C’è
vita nella scuola.
Se più di 400 ragazzi e un manipolo di insegnanti si muovono, attratti dalle parole di due poeti, significa che la vita soffia ancora nelle scuole, che il grigiore del funzionalismo e della burocrazia ministeriale non ha ancora vinto le giornate di insegnati e studenti.
Oggi nel cinema teatro Massimo ci siamo ritrovati
da tutto l'Abruzzo non solo per celebrare la memoria di d'Annunzio, non per
scongelare una "mummia” del passato, ma per vedere accadere un fatto, un
poeta che legge un altro poeta.
Davide Rondoni, poeta contemporaneo tra i più
conosciuti in Italia, ha trascinato i ragazzi in un viaggio tra le parole, ha
scosso anche i loro insegnanti, proclamando innanzitutto che la poesia è il
contrario della retorica, dei discorsi a vuoto.
La poesia, l'arte, ci sono sempre state, sono
nate insieme all'uomo, come testimoniato dalle pitture rupestri degli uomini
primitivi. Il poeta ascolta, dice rondoni, si lascia colpire dalla realtà, da
ciò che accade, e cerca di rappresentarlo.
Anzi, ci ha detto che la poesia accade quando ci
sono “parole che chiedono di esser dette”.
Spaziando da Dante a Eliot a Leopardi siamo
arrivati (o tornati) a Forlì, al nonno di Davide, che a 85 anni chiama sua
moglie, appena più “giovane”, “el mi galet” (il mio galletto). Questa è una
parola poetica (il nonno aveva la seconda elementare...): diventa subito
un'immagine, apre il mondo più di tanti discorsi.
Il tema di oggi era “D'Annunzio illusionista
dell'io?”, e Davide parte con la sua interpretazione di d'Annunzio come uno dei
più grandi tragici del Novecento. Una tragedia elegantissima, ma forse proprio
per questo più struggente.
D'Annunzio vive in un'epoca che i libri
definiscono “Decadentismo”, ma - chiede Davide - cos'è che decade? Non è una
questione di gusti letterari, di opzioni filosofiche, ma gli artisti avvertono
il terreno che frana sotto i piedi, che quando si dice “io” si rischia di non
dire più niente, di affacciarsi tragicamente e vertiginosamente sul nulla.
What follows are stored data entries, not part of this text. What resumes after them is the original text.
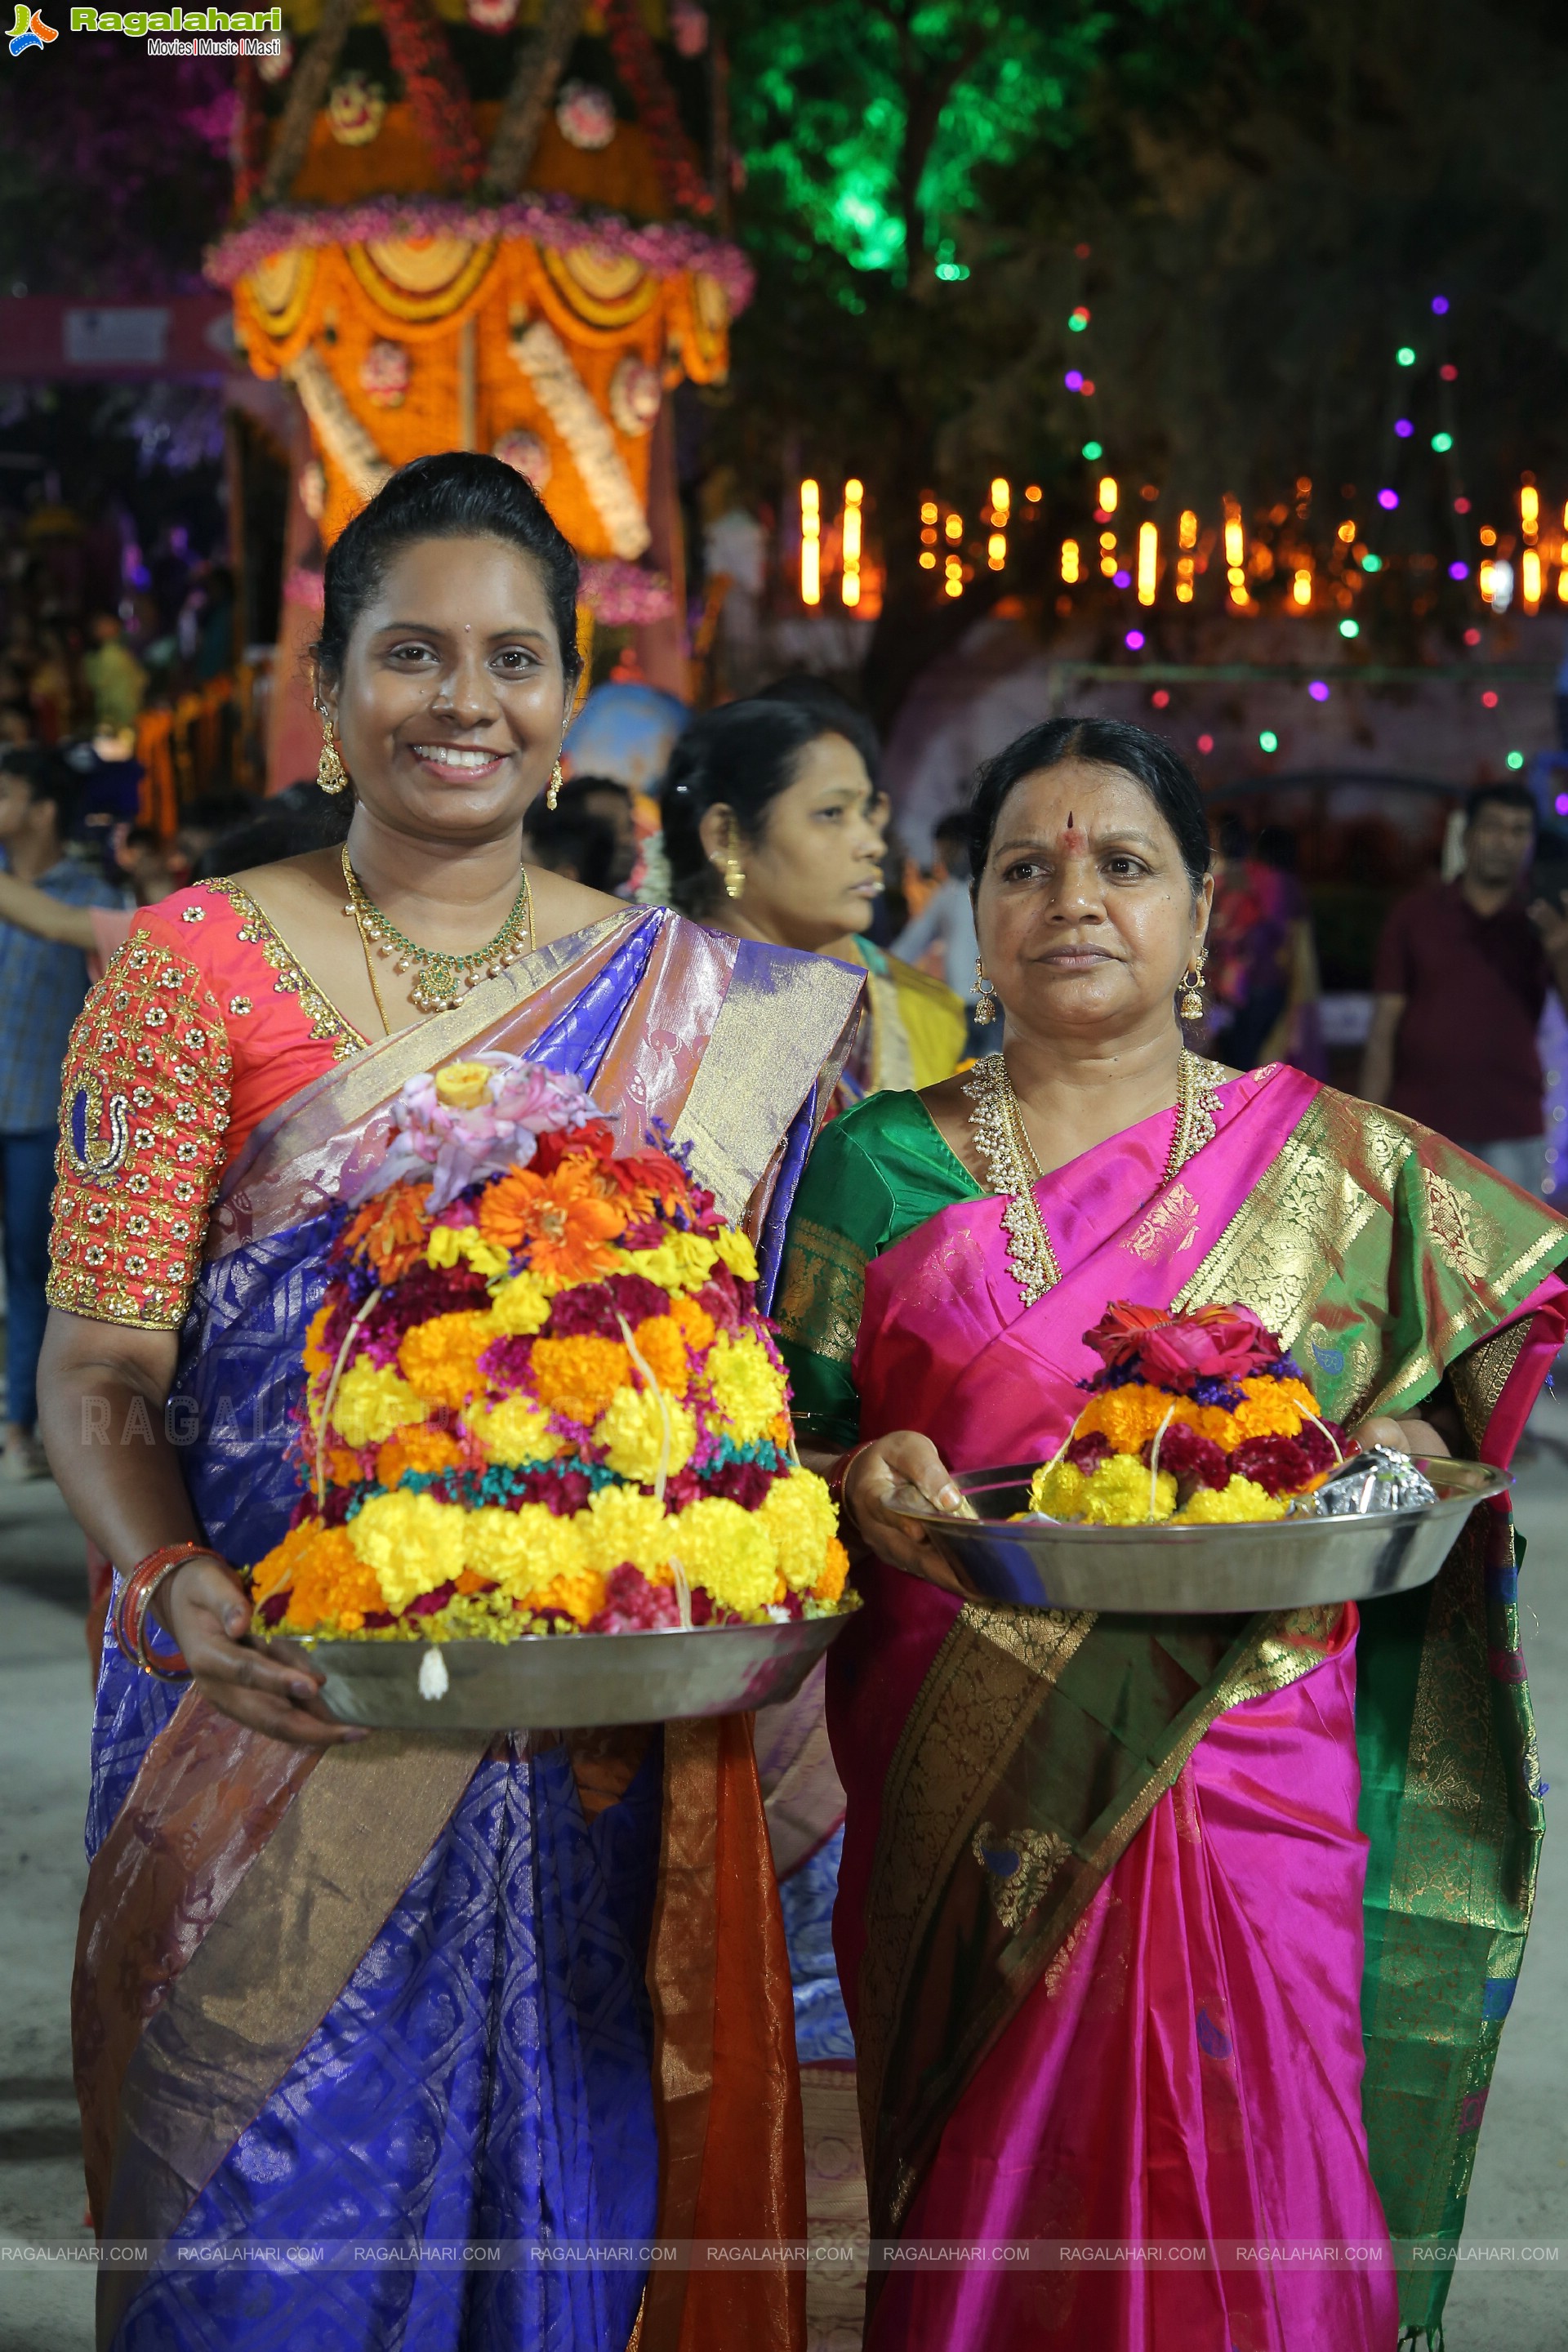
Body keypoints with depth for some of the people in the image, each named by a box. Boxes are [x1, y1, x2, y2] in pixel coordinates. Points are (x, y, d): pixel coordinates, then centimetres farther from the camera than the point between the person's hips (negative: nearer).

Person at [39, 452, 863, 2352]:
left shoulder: (695, 1000, 6)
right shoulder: (199, 962, -2)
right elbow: (95, 1363, -6)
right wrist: (178, 1591, -24)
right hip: (285, 1714, -2)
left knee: (567, 2193, 11)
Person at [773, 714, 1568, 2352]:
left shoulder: (1340, 1167, 6)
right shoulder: (879, 1169, 6)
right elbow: (784, 1444, 7)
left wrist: (1396, 1458, -8)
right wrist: (864, 1481, -13)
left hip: (1252, 1778, 0)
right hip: (968, 1806, 0)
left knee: (1238, 2217, 1)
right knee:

Allora, per riempire questo vuoto, tutto (parola
sempre ossessivamente presente nell'opera dannunziana), tutto diventa pretesto:
gli amori, le opere d'arte, la guerra, il lusso, i debiti, la parola poetica,
fino al Vittoriale, il museo grandioso e tragico in cui d'Annunzio finirà per
chiudersi volontariamente. Anche il panismo, l'io che finisce per confondersi
con la natura, tradisce questo “horror vacui”, il desiderio che la vita diventi
divina è l'ultima e definitiva illusione.
Il convegno si era aperto con brevissimi
interventi di studenti dell'istituto “Nostra Signora”, che hanno raccontato
esperienze di studio e di incontri con autori letterari avvenuti grazie al
convegno “I colloqui fiorentini”, che ogni anno a Firenze mettono a tema un
autore della letteratura italiana, invitando studenti e docenti da tutta
Italia. La novità (che accade sempre! È il titolo della riflessione di Nicola
che abbiamo scelto come titolo) è antichissima, cioè bisogna “solo” leggere
opere dell'autore in questione e non testi di critica letteraria o di qualcuno
che ha scritto “sull'autore”: infatti i ragazzi dicono che ogni anno si è
lavorato “con” Foscolo, Verga o Dante, non “su” di loro!
Insomma, dopo l'incontro con autori del passato e di oggi, la percezione che è rimasta in tutti, giovani e più anziani, è che l'arte, e forse anche la scuola, finalmente c'entra con la vita.